O presidente Emmanuel Macron causou polêmica na França - e furor entre seus opositores - ao defender, de forma bastante enfática e pouco usual entre líderes de Estado, a imposição de restrições a pessoas não vacinadas contra a Covid-19.
"Eu não quero irritar os franceses. Reclamo o dia todo quando o governo os atrapalha. Mas os não vacinados, esses eu tenho muita vontade de irritar", disse o líder francês em entrevista ao jornal Le Parisien publicada na terça-feira. Macron usou o verbo "emmerder" em francês, um registro coloquial da língua que também pode ser considerado, a depender do contexto, um palavrão.
Na entrevista, o presidente respondia a perguntas enviadas por leitores do jornal, e a resposta controversa foi dada a uma enfermeira que o questionou sobre pessoas imunizadas contra o coronavírus que estavam tendo cirurgias adiadas porque os hospitais estariam ocupados com o atendimento a pacientes com Covid que escolheram não se vacinar.
Para Macron, aquelas pessoas que se opõem à vacina cometem uma "imensa falta moral". "Eles estão minando o que é a solidez de uma nação. Quando a minha liberdade ameaça a dos outros, eu me torno um irresponsável. Um irresponsável não é mais um cidadão", disse o presidente.
A França registrou 271.746 novos casos de Covid-19 na terça-feira, a maior marca desde o início da pandemia. O número alto para os padrões franceses pode ser resultado de um represamento decorrente dos feriados de fim de ano.

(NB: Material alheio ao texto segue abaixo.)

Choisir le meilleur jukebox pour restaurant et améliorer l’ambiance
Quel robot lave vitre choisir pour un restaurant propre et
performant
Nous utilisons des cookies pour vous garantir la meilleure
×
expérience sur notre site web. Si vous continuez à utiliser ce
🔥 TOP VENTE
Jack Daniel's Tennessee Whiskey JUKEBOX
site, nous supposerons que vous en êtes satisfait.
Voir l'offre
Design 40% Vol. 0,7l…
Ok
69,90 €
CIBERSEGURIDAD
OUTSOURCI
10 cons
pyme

Mas a média móvel - recurso que considera os números dos últimos sete dias e, portanto, apresenta um cenário estatístico mais próximo da realidade - também vem batendo recordes consecutivos desde o dia 26 de dezembro. Atualmente, o índice supera 180,5 mil casos por dia, segundo dados do portal Our World in Data.
Pouco mais de 73% dos franceses estão com o esquema vacinal completo. O número é relativamente alto para o país que, historicamente, abriga um forte movimento de resistência às vacinas. Isso significa que a parcela da população que Macron disse ter "muita vontade de irritar" é composta por aproximadamente um quarto do país.

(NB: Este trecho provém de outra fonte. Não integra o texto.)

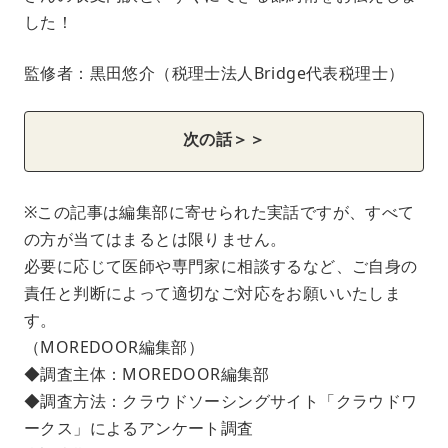
した！
監修者：黒田悠介（税理士法人Bridge代表税理士）
次の話＞＞
※この記事は編集部に寄せられた実話ですが、すべて
の方が当てはまるとは限りません。
必要に応じて医師や専門家に相談するなど、ご自身の
責任と判断によって適切なご対応をお願いいたしま
す。
（MOREDOOR編集部）
◆調査主体：MOREDOOR編集部
◆調査方法：クラウドソーシングサイト「クラウドワ
ークス」によるアンケート調査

Mas a fala do atual mandatário francês teve repercussões políticas imediatas. O debate a respeito do projeto de lei que prevê a exigência do comprovante de vacinação para o acesso a vários locais públicos estava agendado para esta quarta-feira, mas foi cancelado pelo Parlamento.
"Um presidente não pode dizer essas coisas", disse o líder da oposição, Christian Jacob, do partido Republicanos, de direita. "Sou a favor do passaporte de vacina, mas não posso apoiar um texto cujo objetivo é 'irritar' os franceses."

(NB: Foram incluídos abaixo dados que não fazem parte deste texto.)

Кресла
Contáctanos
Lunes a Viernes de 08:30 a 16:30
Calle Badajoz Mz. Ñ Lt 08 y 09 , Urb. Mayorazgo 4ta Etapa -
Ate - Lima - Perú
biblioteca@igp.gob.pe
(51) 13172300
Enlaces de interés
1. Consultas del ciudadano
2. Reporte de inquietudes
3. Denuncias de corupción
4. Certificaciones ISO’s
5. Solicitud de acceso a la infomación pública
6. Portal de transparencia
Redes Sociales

No campo da esquerda, Macron também foi alvo de críticas. Anne Hidalgo, prefeita de Paris e candidata à Presidência pelo Partido Socialista, republicou uma notícia sobre a fala do mandatário, questionando com ironia seu declarado intuito de "unir os franceses".
O projeto defendido por Macron propõe que um novo passaporte de vacinação substitua o documento atual, eliminando a opção de apresentar um teste com resultado negativo para Covid como certificado de saúde. Se aprovada, a nova lei deve entrar em vigor ainda neste mês.
O plano é exigir que todos os maiores de 12 anos apresentem provas de que foram vacinados caso queiram frequentar restaurantes, museus, academias, cinemas e o transporte público.